Quelques pistes pour un vignoble sans pesticides
Les variétés dites “résistantes” : hybrides, Piwi, Resdur…
Elles ont plusieurs noms, plusieurs origines, et il en existe des milliers. Nés d’un croisement entre différentes espèces de vignes, ces “cépages résistants” aux maladies permettraient, selon certaines études, d’économiser jusqu’à 90% de pesticides. Il faut quand même les traiter un peu, pour éviter que les maladies finissent par “contourner” les gènes de résistance. Aujourd’hui, c’est moins de 1% de la surface viticole française.
→ Le hic : les cépages résistants sont mal connus, et leur “résistance” difficile à évaluer dans le temps long. Les pros ont moyennement confiance… Et surtout : les vins produits sont souvent “différents”, et rien ne dit que les consommateurs suivront. Dernier souci : changer de cépages, c’est souvent renoncer à son appellation et ses traditions.
📌 A lire : l’entretien avec Lilian Bauchet “Ce qu’on défend ce ne sont pas les hybrides, mais l’hybridation”

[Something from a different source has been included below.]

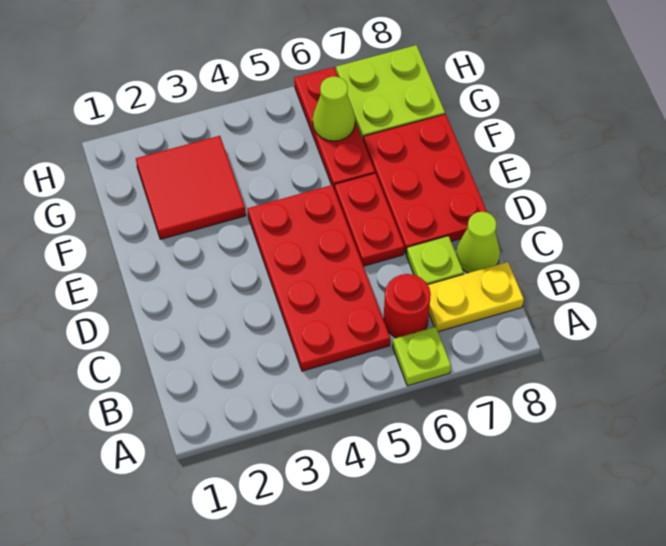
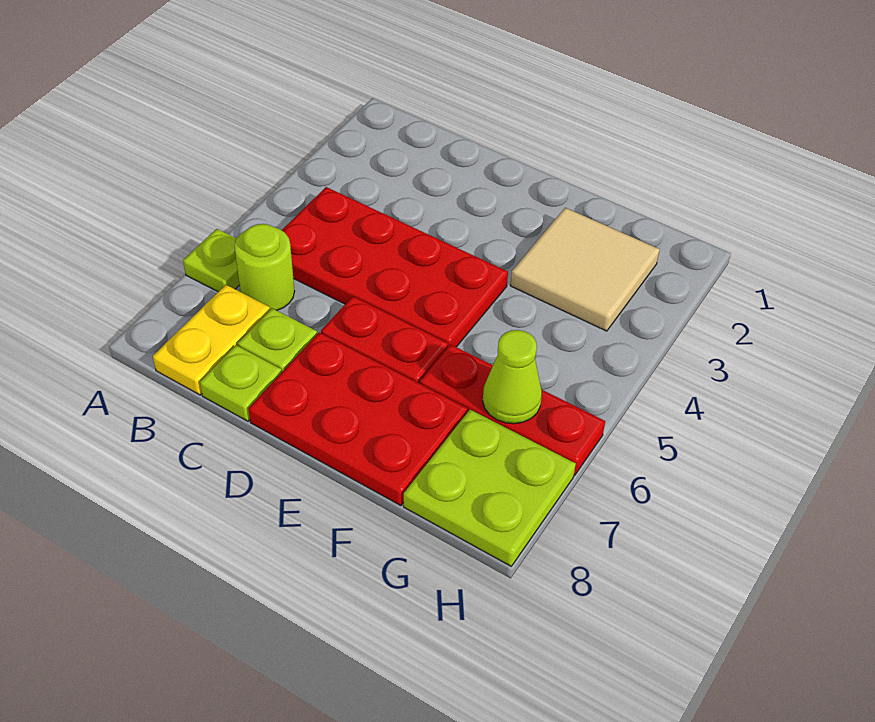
red 1x1 round brick [383,274,431,338] -> lime 1x1 round brick [234,224,295,310]
lime 1x1 cone [456,212,500,273] -> lime 1x1 plate [200,345,282,421]
red 2x2 tile [136,136,246,239] -> tan 2x2 tile [510,208,660,331]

Les produits de “biocontrôle”.
Il s’agit là d’utiliser des mécanismes “naturels”. ‘Ces techniques sont fondées sur les mécanismes et interactions qui régissent les relations entre espèces dans le milieu naturel. Ainsi, le principe du biocontrôle repose sur la gestion des équilibres des populations d’agresseurs plutôt que sur leur éradication”, nous dit le ministère de l’Agriculture. Dans les vignes, ce sont par exemple les phéromones, utilisés pour la confusion sexuelle des insectes, ou une application d’‘argile sur le feuillage au moment T, pour empêcher la ponte de la cicadelle…
→ Le hic : la prévention, ça prend du temps, ça demande d’être dans ses vignes très très souvent, et ça coûte plus cher, pour une efficacité parfois relative. A voir au cas par cas. Autre souci : des problèmes parfois de réglementation + La R&D ne va pas assez vite.
📌 A lire : “Les vignerons se détournent des produits de biocontrôle dont l’efficacité est incertaine”, Vitisphère, juin 2025
Les systèmes de protection physique
On arrive un peu dans le turfu, mais it’s coming : la vigne sous tunnel. Il s’agit de systèmes automatisés, mi storeban / mi-parapluie, qui se déploient sur la vigne en cas d’alerte. C’est surtout conçu pour protéger les ceps du gel ou de la grêle. Cela peut permettre de réguler la température et l’humidité, et donc le risque de maladies. La version la plus poussée, c’est la serre, déjà utilisée par les pépiniéristes pour accélérer la production de plants de vigne.
→ Le hic : ça coûte très cher, ce n’est pas autorisé en appellation (sauf en test, à Bordeaux), et esthétiquement… ça ne va pas plaire à tout le monde.
📌 A lire : Le viti-tunnel bientôt déployé sur les vignes AOC, Vitisphère, janvier 2025
🍇 On ajoute ici une technique qui permet de réduire au moins les quantités de pesticides de synthèse : la conversion en bio. Ça existe depuis plus de 40 ans, plusieurs générations de vignerons ont montré que ça fonctionnait, même si ça reste compliqué. En tout cas, pour les consommateurs, c’est la meilleure garantie qui existe de ne pas retrouver de saletés dans leur vin.
→ Vous ne voulez plus de pesticides ? Consommez bio, soutenez les producteurs engagés.
🧐 Pour les chercheurs, il ne s’agit plus de trouver LA molécule parfaite qui viendra remplacer tel ou tel usage. Ils poussent aujourd’hui vers des solutions “éco-systémiques” : des changements de pratiques et de modèles économiques. Les enjeux sont techniques, bien sûr. Mais ils sont aussi économiques – qui prend en charge la R&D ? comment vit-on de ces nouveaux modèles ?. Et humains : l’acceptabilité des nouvelles pratiques pour les professionnels qui les mettent en oeuvre, c’est quand même la base.